Devo ammettere che la tomaia Flyknit delle “Racer” (vedi qui la prima recensione) mi ha letteralmente conquistato. Questo modello combina la leggerezza della tomaia con l’ammortizzazione della suola in Lunarlon, già apprezzata con le primissime “Lunaracer” acquistate da Niketown a Beverly Hills (vicino alla mitica Rodeo Drive!) nell’estate del 2008 (appena uscite), per poi replicare un anno e mezzo dopo con la seconda versione (ma la prima era meglio!): peso da superleggera, ammortizzazione da neutra da allenamento! Poi c’è un’incredibile chicca, sempre relativa alla tomaia, ma prima di raccontarla, voglio provarla…

Nella versione “individually Designed” sono otto le sezioni personalizzabili: tomaia (2 colori), swoosh (14 colori), fodera (14 colori), occhiello tallone (14 colori), lacci (14 colori), intersuola nella parte superiore (10 colori, da aggiungere eventualmente gli spruzzi di colore, 14 diversi), intersuola nella parte inferiore (4 colori, da aggiungere eventualmente gli spruzzi di colore, 14 diversi), iD (massimo 6 caratteri per scarpa) o scritta NIKE sulla linguetta (in entrambi i casi, 12 colori per la scritta, 14 per lo sfondo).

Oltre 100 miliardi di combinazioni possibili (contro i 47 delle “Nike Free 5.0 iD”), se non ho sbagliato i calcoli!

L’altra volta ero quasi impazzito con infinite combinazioni alla ricerca della MIA scarpa, scegliendo alla fine quattro colori che mi piacevano e applicandoli in maniera “democratica” alle nove sezioni disponibili (solo l’acciaio era applicato a tre componenti), per questo modello ho preferito partire da un tema, cercando di rappresentarlo nel modo più fedele possibile.

Due possibilità: legare le scarpe ai colori della mia città (Trieste, quindi prevalentemente rosso e bianco), oppure a dove vado abitualmente a correre (quasi sempre in riva al mare)?
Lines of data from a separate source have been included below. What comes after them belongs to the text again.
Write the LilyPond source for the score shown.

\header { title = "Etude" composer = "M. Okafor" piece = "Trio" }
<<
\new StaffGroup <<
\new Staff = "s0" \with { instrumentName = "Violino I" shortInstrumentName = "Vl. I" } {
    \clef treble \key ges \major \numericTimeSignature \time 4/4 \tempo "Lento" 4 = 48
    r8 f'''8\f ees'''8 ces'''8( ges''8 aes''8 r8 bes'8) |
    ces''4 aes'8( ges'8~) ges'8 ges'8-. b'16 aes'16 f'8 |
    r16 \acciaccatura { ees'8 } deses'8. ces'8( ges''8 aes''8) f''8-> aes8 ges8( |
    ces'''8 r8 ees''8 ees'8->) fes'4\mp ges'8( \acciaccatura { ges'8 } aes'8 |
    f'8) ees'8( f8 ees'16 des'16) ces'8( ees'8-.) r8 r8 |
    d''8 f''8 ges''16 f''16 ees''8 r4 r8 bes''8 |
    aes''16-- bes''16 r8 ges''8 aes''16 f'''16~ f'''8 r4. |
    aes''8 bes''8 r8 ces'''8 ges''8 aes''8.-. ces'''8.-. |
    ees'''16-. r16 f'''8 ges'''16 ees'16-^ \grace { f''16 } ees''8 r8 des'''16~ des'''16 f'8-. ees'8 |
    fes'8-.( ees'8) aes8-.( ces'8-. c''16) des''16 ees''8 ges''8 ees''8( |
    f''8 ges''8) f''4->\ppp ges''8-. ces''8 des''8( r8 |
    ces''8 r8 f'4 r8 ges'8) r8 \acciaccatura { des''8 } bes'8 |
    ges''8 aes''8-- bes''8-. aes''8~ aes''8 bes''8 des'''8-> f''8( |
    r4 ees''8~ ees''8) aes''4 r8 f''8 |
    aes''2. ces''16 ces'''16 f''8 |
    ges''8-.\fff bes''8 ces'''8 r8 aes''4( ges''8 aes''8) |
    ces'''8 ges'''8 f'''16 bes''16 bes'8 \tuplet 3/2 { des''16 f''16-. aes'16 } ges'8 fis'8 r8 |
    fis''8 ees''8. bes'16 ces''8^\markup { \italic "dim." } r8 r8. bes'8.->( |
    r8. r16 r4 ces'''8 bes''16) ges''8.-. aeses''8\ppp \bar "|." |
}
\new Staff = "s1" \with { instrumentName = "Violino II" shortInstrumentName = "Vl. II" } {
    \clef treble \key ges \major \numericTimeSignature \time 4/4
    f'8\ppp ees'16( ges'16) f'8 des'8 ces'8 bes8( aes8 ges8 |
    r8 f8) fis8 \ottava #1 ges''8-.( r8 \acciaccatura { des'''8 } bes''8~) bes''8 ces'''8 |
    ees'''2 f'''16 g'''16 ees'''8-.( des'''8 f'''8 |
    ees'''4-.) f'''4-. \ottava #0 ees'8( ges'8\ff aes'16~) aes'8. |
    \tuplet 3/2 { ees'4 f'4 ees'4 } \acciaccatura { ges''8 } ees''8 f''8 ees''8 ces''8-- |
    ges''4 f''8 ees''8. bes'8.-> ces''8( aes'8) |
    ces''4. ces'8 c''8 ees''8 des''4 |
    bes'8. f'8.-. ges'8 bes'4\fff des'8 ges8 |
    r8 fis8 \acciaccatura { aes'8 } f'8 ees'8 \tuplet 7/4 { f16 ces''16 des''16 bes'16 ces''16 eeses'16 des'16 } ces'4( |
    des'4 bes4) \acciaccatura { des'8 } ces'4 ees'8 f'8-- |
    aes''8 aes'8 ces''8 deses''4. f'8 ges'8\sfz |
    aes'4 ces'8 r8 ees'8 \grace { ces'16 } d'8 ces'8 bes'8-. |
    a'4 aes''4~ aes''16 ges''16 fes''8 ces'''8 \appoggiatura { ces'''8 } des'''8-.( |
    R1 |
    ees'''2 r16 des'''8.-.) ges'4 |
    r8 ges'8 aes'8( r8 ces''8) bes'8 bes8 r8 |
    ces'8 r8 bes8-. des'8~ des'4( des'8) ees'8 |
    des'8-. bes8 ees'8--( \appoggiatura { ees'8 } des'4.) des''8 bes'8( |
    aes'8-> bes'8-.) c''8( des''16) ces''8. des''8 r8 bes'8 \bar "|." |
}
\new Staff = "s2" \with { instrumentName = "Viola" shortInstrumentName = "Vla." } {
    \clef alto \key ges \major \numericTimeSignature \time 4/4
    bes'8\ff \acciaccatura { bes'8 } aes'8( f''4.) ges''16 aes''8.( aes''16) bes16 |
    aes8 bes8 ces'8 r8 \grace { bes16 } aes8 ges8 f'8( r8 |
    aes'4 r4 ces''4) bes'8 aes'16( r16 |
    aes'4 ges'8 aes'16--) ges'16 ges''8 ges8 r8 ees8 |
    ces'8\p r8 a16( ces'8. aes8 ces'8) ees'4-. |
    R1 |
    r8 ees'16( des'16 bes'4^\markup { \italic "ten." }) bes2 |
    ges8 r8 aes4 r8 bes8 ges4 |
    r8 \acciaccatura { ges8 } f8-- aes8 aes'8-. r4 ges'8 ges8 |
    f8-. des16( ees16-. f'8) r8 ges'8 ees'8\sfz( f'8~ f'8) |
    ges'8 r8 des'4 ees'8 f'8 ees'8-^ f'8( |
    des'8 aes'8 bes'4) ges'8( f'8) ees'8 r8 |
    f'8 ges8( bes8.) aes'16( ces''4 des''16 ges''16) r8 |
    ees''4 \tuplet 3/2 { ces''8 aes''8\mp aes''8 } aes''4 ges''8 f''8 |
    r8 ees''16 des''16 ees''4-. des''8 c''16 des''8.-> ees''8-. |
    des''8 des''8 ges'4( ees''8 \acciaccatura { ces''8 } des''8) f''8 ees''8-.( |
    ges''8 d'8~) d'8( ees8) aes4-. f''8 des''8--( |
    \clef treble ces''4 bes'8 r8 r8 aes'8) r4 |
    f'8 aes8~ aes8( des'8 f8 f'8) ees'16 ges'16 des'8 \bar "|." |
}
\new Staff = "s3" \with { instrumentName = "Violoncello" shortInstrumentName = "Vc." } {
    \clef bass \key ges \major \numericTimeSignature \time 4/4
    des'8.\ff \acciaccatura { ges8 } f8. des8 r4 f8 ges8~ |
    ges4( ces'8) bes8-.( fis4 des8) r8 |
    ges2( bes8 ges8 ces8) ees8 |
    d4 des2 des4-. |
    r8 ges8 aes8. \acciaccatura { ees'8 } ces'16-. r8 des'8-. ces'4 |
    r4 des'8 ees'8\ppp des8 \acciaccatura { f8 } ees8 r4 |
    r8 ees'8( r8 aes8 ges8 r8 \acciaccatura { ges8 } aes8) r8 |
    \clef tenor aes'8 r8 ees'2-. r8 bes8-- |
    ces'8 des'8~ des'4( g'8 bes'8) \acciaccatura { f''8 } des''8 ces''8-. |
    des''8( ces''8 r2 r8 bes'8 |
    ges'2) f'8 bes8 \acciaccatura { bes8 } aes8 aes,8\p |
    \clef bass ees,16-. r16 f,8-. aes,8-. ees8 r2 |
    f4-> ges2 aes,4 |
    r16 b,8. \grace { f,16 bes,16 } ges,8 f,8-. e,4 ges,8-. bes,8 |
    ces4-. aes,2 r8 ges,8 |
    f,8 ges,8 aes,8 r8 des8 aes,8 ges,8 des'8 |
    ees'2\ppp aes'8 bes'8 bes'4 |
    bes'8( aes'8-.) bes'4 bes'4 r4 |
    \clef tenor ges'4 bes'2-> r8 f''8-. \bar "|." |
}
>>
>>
Ecco le due versioni:

Nike Flyknit Lunar1+ iD “Trieste edition”

Trieste edition

C’è poco da spiegare: ho semplicemente cercato di assemblare nel modo più elegante possibile il rosso e il bianco.
Rosso università per: fodera, intersuola nella parte superiore, spruzzi di colore per l’intersuola nella parte inferiore, scritta iD sulla linguetta.
Bianco per: swoosh, occhiello tallone, lacci, spruzzi di colore per l’intersuola nella parte superiore, intersuola nella parte inferiore, sfondo scritta iD sulla linguetta.
Wolf grey/black per: tomaia (corro su asfalto!).

Nike Flyknit Lunar1+ iD “GO Pitt GO Edition”

GO Pitt GO edition

Qui la spiegazione è più complessa!!!
Corro sempre su asfalto, vedo sempre il mare (e ovviamente il cielo), molto spesso c’è la Bora, quest’anno spesso c’era la pioggia o peggio ancora dei veri e propri temporali (con fulmini…), quindi:
asfalto = wolf grey/black (tomaia);
mare = verde mare (spruzzi di colore per l’intersuola nella parte inferiore) e il bianco della schiuma (swoosh, spruzzi di colore per l’intersuola nella parte superiore, intersuola nella parte inferiore);
cielo = blu elettrico (fodera, lacci e intersuola nella parte superiore);
Bora e pioggia assieme (a Trieste questa “simpatica” combinazione è nota come “Bora nera”) = nero (scritta iD sulla linguetta);
fulmine = tensione (occhiello tallone e sfondo scritta iD sulla linguetta).

Devo dire che mi piacciono molto entrambe. A voi, quale piace di più???